Its not common to drill things with the xcarve because of the spindle speed (learned that one right here on the forum). However I have found a way to drill them. I grabbed some bits from some PCB drilling that I was doing at one point. I thought they might work because I used them to drill the PCB at about 10K RPM on a dremel drillpress.

http://drillbitsunlimited.com/Default.aspx

Is the guys page. You can get 5 packs of bits or 10 packs (larger combo sets as well). He has new(ish) and resharpened bits. They are from military pcb drilling. So they cycle through them quicker because of the need for higher quality cuts and tighter tolerances not to mention mess ups are expensive.

Here are some holes I drilled at 20in/min probably 7ish on the speed dial on the dewalt.

I will eventually get one of his 100 bit sets again. I used to have one but I sent it on with a friend when they moved and took the PCB drilling equipment with them.

-Zack-

Looks great! This isn’t for a custom mechanical keyboard is it? :smiley:

It most definitely is! 60% Low Profile Case

Awesome! I had started a build thread a while ago here (https://geekhack.org/index.php?topic=69919.msg1687782#msg1687782), but I haven’t made much progress on it since. I was waiting for my X-Carve to make it in, but know I’ve been caught up in other projects.

I was debating going for a 60% board, but thought i might try my hand at something crazy!

How are you making you switch plate? I just skimmed though you geekhack post, so sorry if it was in there. Also good choice on the Gaetron Blues! I bought some during the group buy as well as some browns. Unfortunately I actually wanted Cherry MX Clears, so I’m hoping to trade my 70 Gateron Browns straight across for some MX Clears, not usre if that’s a reasonable deal though.

Keep it up!

Unfortunately I purchased my plate through a group buy ran by Leandren. If you could order the correct thickness plate it should be easy enough to cut on an xcarve technically. It’s only supposed to be about .06" thick according to the MX datasheet. I was working on a separate case for a bit that I will eventually go back to. Its another 60% but its a case hollowed out from the bottom and then would just have a bottom plate to cover the cavity. I would then just handwire the board to a teensy. This was going to be for a work keyboard. I didn’t want to invest too much because I work in a steel mill which means everything is dirty all the time. Plus the handwiring will allow me to replace switches and blow out dirt much easier. The MX only has the clasps on two sides. This means that you could just mill channels in the wood on the bottom so that the channels make the top wood .06" thick and the rest can be whatever size you want. This provides stability and allows the switches to click into place.

You may be able to find someone to trade. Possibly add money to make it a deal.
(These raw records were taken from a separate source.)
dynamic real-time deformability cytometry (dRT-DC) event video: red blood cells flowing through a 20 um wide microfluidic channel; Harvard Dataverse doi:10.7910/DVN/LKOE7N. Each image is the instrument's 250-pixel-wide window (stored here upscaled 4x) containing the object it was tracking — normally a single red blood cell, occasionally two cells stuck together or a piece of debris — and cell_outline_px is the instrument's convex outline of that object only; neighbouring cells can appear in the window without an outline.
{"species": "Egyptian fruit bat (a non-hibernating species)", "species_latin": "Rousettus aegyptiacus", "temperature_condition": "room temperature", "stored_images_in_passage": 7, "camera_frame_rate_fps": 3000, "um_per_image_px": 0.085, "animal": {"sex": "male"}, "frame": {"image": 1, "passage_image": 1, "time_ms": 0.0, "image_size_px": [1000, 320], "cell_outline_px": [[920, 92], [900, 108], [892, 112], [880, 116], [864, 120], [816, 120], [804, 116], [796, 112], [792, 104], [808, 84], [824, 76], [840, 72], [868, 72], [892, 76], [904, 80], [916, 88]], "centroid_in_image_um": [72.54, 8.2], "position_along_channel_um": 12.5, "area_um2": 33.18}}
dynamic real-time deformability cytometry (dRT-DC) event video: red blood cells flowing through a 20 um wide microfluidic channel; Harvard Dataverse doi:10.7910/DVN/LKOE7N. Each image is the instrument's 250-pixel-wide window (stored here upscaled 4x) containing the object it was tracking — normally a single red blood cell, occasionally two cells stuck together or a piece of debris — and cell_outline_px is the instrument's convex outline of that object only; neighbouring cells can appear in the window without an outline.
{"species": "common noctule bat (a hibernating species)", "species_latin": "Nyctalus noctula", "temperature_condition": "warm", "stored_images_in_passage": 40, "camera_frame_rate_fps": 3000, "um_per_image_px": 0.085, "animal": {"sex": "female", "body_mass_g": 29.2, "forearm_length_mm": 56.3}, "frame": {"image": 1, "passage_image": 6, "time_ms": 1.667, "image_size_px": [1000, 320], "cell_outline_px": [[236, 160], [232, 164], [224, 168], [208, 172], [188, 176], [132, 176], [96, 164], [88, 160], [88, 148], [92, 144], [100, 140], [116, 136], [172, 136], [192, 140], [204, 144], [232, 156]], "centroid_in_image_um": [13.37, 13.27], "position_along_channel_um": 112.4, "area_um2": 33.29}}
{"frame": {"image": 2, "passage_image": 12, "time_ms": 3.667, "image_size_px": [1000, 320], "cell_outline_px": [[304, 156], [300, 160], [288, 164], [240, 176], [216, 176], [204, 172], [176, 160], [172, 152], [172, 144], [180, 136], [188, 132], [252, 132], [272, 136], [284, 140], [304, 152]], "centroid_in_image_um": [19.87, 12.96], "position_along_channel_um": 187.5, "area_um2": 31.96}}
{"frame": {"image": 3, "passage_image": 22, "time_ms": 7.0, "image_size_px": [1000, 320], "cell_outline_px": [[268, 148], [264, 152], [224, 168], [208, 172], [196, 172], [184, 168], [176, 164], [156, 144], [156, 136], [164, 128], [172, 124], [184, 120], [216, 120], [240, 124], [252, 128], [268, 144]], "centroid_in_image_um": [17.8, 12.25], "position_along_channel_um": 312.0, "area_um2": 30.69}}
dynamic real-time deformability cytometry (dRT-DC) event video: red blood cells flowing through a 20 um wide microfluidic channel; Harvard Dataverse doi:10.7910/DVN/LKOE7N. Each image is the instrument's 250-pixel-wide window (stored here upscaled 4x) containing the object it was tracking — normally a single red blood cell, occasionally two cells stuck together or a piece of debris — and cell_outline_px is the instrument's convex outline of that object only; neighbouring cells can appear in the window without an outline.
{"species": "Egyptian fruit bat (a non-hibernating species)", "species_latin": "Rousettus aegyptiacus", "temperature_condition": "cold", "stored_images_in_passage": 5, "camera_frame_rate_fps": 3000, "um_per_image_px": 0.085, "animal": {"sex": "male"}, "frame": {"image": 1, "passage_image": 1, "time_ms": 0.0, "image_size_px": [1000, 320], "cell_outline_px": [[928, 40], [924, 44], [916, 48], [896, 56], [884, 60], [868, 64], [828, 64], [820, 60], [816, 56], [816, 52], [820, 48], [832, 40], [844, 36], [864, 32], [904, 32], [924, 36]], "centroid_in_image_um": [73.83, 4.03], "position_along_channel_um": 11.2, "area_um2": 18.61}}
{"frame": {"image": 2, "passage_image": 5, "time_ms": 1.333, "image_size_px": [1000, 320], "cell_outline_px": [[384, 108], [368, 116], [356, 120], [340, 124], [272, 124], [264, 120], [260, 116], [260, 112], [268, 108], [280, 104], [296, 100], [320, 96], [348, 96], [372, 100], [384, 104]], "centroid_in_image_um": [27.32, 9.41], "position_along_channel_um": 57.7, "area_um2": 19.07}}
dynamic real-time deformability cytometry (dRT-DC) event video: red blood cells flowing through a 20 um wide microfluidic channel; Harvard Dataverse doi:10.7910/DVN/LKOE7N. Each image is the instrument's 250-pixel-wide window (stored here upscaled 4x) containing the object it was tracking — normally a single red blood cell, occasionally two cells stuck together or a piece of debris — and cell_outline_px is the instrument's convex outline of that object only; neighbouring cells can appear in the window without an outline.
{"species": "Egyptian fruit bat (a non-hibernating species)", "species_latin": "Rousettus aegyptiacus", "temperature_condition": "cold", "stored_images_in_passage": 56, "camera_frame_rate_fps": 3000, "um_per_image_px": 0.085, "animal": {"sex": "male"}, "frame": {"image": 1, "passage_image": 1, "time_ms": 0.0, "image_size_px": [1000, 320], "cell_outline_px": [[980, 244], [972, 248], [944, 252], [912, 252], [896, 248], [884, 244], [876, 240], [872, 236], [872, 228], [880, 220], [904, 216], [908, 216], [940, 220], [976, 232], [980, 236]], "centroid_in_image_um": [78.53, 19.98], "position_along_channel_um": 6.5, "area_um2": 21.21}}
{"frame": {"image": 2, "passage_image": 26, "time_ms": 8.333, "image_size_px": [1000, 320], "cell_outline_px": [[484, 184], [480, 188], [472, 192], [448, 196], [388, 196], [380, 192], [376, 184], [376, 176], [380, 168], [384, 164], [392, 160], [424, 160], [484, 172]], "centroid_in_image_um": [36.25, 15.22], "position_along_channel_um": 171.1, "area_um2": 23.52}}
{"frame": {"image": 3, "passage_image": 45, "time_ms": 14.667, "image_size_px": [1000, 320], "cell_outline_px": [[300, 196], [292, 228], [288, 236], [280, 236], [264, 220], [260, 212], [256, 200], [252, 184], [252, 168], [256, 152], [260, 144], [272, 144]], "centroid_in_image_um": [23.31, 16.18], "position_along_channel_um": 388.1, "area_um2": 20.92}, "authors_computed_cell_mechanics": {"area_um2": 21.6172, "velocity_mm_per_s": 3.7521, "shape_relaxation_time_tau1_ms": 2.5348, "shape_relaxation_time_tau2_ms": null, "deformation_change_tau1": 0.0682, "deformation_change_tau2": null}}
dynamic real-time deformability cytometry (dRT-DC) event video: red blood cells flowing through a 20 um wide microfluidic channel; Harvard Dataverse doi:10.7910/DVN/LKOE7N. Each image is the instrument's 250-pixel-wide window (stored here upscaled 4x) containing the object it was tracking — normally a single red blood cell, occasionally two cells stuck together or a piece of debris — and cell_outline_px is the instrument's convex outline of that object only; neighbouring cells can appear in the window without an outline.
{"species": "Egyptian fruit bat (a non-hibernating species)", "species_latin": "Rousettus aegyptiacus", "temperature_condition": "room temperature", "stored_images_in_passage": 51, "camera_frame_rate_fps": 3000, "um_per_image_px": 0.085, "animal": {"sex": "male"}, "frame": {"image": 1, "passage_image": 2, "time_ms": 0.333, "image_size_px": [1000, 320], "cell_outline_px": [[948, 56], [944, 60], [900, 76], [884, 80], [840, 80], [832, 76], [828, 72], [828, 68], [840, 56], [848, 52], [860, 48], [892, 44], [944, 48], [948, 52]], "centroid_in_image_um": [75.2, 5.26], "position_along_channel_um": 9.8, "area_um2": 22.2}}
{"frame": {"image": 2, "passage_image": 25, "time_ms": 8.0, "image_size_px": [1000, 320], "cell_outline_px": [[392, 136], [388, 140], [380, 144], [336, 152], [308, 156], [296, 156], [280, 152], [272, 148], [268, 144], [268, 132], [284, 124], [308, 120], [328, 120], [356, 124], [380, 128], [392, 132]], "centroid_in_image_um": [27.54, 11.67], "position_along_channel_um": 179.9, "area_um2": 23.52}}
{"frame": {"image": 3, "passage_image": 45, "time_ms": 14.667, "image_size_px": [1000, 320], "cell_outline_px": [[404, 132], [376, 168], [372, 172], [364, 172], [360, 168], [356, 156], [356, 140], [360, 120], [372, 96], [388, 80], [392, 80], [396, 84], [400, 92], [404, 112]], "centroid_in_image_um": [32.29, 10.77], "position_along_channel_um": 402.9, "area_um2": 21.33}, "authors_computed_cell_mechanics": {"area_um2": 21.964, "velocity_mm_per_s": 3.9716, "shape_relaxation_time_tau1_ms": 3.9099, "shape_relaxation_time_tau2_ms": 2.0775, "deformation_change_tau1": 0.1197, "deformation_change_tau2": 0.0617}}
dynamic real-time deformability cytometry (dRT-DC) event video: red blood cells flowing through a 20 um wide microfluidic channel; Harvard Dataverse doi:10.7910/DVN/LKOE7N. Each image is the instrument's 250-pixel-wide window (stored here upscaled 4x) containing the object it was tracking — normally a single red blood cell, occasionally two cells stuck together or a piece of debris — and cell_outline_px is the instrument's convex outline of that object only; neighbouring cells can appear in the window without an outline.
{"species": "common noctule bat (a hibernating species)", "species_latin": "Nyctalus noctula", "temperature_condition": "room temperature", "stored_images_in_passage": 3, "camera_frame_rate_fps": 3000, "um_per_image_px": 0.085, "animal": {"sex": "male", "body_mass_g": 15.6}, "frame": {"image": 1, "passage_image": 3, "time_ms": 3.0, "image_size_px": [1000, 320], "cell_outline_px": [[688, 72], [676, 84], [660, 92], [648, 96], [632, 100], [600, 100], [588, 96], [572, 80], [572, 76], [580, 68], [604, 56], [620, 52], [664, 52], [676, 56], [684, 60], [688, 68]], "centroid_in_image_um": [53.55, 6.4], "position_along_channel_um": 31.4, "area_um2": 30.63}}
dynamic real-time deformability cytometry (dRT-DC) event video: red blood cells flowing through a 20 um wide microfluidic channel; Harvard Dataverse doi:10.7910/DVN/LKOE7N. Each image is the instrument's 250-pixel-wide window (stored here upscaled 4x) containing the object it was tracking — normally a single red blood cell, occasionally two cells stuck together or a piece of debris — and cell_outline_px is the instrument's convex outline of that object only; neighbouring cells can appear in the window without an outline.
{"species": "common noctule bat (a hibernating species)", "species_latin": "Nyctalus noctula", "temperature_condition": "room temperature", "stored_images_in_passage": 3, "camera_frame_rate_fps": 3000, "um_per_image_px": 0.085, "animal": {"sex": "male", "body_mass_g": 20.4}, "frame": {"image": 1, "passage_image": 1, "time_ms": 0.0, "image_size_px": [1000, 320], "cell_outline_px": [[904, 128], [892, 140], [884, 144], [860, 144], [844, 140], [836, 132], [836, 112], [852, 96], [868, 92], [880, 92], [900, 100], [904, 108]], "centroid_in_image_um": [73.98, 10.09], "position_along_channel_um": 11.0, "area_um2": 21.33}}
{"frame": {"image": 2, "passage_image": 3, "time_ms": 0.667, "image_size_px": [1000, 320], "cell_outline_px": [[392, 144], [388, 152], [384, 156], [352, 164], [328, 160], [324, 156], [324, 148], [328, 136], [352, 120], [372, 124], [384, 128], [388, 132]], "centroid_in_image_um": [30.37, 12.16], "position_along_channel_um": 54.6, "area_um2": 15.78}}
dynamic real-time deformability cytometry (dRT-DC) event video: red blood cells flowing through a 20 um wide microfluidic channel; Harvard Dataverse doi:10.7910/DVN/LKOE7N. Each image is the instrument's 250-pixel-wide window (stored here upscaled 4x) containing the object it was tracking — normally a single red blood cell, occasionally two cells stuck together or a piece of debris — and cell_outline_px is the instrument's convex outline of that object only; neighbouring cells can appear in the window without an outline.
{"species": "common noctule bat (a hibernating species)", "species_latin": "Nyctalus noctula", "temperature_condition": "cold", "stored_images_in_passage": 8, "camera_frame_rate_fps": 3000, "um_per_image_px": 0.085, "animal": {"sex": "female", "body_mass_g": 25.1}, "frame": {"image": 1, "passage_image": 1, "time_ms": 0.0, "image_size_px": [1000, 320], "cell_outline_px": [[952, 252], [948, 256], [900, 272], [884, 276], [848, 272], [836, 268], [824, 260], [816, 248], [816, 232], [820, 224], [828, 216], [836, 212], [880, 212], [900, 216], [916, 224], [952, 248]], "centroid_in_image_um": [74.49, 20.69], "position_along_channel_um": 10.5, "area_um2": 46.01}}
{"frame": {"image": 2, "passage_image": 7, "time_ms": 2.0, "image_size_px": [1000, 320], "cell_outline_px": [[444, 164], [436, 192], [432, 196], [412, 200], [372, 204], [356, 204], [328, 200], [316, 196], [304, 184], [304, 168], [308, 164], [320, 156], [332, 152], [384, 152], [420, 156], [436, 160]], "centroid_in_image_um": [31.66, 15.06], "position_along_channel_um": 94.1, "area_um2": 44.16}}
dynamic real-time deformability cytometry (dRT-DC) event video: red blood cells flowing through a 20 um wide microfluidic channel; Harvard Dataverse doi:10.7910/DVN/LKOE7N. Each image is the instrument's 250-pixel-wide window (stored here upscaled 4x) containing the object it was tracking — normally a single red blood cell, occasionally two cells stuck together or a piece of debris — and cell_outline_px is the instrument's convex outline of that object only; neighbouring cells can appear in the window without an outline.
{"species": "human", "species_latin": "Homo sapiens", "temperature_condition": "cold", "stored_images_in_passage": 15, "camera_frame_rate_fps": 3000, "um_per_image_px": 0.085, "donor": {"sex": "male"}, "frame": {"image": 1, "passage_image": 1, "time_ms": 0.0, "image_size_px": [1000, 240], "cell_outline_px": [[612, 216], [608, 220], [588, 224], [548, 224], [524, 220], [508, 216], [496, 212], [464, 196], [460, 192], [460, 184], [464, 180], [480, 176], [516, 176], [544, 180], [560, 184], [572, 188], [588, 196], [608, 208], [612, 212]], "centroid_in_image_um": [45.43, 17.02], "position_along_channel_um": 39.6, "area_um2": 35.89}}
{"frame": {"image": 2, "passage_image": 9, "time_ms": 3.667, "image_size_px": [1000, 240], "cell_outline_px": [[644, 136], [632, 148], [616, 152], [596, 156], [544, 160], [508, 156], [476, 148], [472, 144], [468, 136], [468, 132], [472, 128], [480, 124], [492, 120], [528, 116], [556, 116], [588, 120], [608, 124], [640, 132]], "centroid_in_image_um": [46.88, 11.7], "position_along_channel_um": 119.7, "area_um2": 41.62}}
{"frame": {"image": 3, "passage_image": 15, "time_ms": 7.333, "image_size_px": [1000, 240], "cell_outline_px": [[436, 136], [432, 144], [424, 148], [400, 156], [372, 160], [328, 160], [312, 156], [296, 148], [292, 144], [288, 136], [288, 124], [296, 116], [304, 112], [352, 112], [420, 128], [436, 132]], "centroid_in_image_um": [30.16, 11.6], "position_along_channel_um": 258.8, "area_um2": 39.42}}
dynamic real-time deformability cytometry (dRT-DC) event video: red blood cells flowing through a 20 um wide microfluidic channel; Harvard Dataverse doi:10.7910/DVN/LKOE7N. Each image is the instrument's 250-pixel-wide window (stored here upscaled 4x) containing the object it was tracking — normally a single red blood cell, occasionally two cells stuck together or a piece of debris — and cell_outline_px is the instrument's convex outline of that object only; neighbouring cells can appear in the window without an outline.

I just know that the gaterons can be a bit cheaper than MX’s so thats where it might end up getting you. You could always sell them and then just outright buy some clears.

If I was going to machine the plate on the X-Carve I was thinking of using aluminium, probably a bit thicker and then milling pokects so that the place where the switch clips in it woul be the correct thickness.

Ya, I was wasn’t sure what the value of the Gaterons went too after the group buy, I though I saw them at about the same price as Cherrys, but that was a while ago.